I’m very nearly ready to do a before and after update of my bedroom. You can see a few new additions in this photo, but I’m waiting on one more arrival, and then I’ll be ready to do a post to give you the full scope of how far this room has come! (Spoiler alert: VERY FAR)
In the meantime, I wanted to talk through some tips for framing artwork because I just framed my Debbie Carlos sheep photo and I know how off-putting and expensive the framing process can be. Let’s talk through it…
This print is very big, and not a standard size so going to Ikea, Habitat, or some similar place to get a pre-made frame was out of the question for this piece. I have purchased the Ribba frame from Ikea for the Cocoa Eyes print in my living room, and it’s okay quality. You can’t ask for much more that that for £12. You will have fewer options than a fully bespoke framing job, but if your artwork is a standard size, it can greatly simplify your framing process by using pre-made frames.
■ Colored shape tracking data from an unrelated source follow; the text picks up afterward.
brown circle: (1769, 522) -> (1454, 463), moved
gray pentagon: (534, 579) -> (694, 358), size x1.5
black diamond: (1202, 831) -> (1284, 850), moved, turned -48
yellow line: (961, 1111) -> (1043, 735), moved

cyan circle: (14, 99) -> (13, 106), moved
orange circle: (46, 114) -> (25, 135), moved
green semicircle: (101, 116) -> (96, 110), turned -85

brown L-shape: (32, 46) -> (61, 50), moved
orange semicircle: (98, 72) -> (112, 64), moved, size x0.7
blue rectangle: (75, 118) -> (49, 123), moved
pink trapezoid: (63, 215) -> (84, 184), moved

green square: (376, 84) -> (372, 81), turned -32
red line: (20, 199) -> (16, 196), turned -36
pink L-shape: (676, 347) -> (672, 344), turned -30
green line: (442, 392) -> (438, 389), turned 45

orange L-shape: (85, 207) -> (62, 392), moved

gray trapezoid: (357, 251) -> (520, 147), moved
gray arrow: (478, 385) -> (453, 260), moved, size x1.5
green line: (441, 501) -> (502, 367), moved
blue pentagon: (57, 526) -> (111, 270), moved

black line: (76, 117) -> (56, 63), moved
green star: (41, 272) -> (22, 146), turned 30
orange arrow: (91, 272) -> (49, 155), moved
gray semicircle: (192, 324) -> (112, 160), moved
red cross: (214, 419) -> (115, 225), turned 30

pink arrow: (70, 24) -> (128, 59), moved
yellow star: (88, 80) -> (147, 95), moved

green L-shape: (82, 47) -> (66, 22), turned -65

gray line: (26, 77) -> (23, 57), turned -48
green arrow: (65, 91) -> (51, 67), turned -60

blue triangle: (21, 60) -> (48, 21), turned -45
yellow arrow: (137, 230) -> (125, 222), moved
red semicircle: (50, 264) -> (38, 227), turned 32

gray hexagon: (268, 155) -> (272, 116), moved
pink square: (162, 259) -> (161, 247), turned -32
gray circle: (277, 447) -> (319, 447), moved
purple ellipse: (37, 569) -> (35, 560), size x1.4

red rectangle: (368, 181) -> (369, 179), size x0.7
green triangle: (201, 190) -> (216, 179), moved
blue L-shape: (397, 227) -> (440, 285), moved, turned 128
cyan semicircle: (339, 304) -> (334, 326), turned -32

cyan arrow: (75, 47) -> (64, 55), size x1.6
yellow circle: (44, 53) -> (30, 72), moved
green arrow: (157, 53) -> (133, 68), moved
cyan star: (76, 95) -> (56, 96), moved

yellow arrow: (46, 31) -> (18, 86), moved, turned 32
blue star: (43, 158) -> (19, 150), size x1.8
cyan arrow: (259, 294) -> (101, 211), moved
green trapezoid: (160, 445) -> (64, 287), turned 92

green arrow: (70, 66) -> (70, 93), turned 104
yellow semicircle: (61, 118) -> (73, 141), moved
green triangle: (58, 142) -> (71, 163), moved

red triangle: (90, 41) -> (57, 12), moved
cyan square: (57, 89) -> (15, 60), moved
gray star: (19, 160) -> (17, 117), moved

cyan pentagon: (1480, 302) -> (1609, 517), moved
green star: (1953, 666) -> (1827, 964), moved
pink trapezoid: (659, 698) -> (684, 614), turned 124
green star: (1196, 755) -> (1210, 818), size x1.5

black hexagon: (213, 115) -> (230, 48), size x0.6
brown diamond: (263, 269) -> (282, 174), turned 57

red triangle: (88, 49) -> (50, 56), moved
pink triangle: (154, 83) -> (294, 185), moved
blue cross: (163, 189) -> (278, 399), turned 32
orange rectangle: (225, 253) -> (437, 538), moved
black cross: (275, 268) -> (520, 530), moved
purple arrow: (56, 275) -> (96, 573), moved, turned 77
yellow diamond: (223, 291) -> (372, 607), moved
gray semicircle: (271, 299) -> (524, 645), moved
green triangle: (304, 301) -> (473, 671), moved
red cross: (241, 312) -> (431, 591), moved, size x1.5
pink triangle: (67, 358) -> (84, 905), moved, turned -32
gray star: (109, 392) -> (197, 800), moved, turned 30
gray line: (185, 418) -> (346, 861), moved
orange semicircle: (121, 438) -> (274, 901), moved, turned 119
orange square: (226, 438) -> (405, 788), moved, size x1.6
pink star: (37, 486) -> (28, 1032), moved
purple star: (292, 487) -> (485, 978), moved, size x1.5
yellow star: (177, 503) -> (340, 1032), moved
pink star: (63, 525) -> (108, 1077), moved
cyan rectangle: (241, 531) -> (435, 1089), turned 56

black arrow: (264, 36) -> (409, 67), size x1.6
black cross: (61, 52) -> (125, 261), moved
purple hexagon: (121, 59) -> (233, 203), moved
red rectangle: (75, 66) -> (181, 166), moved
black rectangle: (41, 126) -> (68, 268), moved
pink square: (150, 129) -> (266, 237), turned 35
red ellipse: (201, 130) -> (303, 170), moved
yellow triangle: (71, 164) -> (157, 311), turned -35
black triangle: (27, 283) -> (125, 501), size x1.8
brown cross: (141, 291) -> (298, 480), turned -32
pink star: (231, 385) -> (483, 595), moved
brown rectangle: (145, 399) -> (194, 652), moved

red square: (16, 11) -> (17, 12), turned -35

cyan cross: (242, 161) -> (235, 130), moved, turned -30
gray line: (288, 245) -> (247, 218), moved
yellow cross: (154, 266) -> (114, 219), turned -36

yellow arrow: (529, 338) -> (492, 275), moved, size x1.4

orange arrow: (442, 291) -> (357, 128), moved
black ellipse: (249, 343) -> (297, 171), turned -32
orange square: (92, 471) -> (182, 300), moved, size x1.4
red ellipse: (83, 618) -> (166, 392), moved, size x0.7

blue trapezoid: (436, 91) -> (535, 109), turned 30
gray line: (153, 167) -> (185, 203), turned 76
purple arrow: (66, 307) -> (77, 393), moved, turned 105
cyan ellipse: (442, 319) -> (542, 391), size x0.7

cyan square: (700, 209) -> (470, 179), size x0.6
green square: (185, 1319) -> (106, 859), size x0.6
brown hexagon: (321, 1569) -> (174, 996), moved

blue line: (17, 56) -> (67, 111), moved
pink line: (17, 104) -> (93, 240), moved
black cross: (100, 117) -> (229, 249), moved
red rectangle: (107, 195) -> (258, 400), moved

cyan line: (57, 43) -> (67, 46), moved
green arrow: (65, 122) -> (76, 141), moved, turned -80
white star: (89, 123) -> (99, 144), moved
Tip #1: To save time and money, use pre-made frames where possible.
I already mentioned that my print is not standard-sized and is also massive, so what then? As an interim measure, I DIYed these hangers to hold my print– you can see it in the left-hand image just above. This is a cute (and cheap) way to display prints, but turned out not to be the best option for this print because it’s too large. I had to Blu Tack the corners down at the top because they flapped down otherwise. This DIY is better suited to a smaller print that’s closer to the width of the hanger. A similar interim trick is to use metal clips on the corners to hold the print to the wall (again, a trick I’ve used in my living room). Just be sure that you put some kind of padding between the clips and the paper so it doesn’t leave marks. I used a folded piece of cardboard. Tip #2: If you can’t afford a frame yet, use clips and DIY tricks.
If you buy your artwork online from someone like Society 6, Easyart, or Art.com, they have the option to frame your artwork right there– should you do that? I think so, yes. If the print is not a standard size and you know that you want to have it framed, I would suggest using that service if you have the money right then. Society 6 has limited, but modern framing options, and Easyart and Art.com both have a plethora of frames to choose from. You’ll be hard-pressed to get your print framed at a cheaper price if it’s not a standard size. Framers can be hard to find these days, and the prices can shock you out of your socks. These companies are able to give you slightly better prices due to volume.
I bought the frame for my Debbie Carlos photo from a site I discovered, eFrame.co.uk. They function a lot like the services that these art sites provide, so if you already have your artwork, you can use this site to get your frame and mount online. I discovered this site over a year ago when I was looking for an odd-sized frame and I bookmarked it to try later because the prices were so good! You can create custom frames in almost any kind of style you can dream up. This frame is around 36″x48″ and was only £65. It’s done to my exact needs, down to the millimeter, and I can tell you that I’ve been quoted more than that for smaller prints in framing shops. Framing can be expensive, so you have to think smart. Tip #3: Take advantage of online framing resources.
I’ll just leave you with one more tip on this subject, but I’m thinking that I should maybe do another post on how to choose a frame style. Okay, last tip…
Tip #4: Do you really want that mount? Typically, people will get a mount and a frame. The mount is an additional expense, and will also add to the cost of your frame because it will need to be bigger to accommodate it. In my mind, mounts are a less contemporary look, so when I frame art I tend to go for a simple frame and no mount. That’s what I like stylistically, but if you’re trying to find a way to cut down framing costs, you may want to ask yourself if you really need that mount.
What are some of your tips for framing art in an affordable way?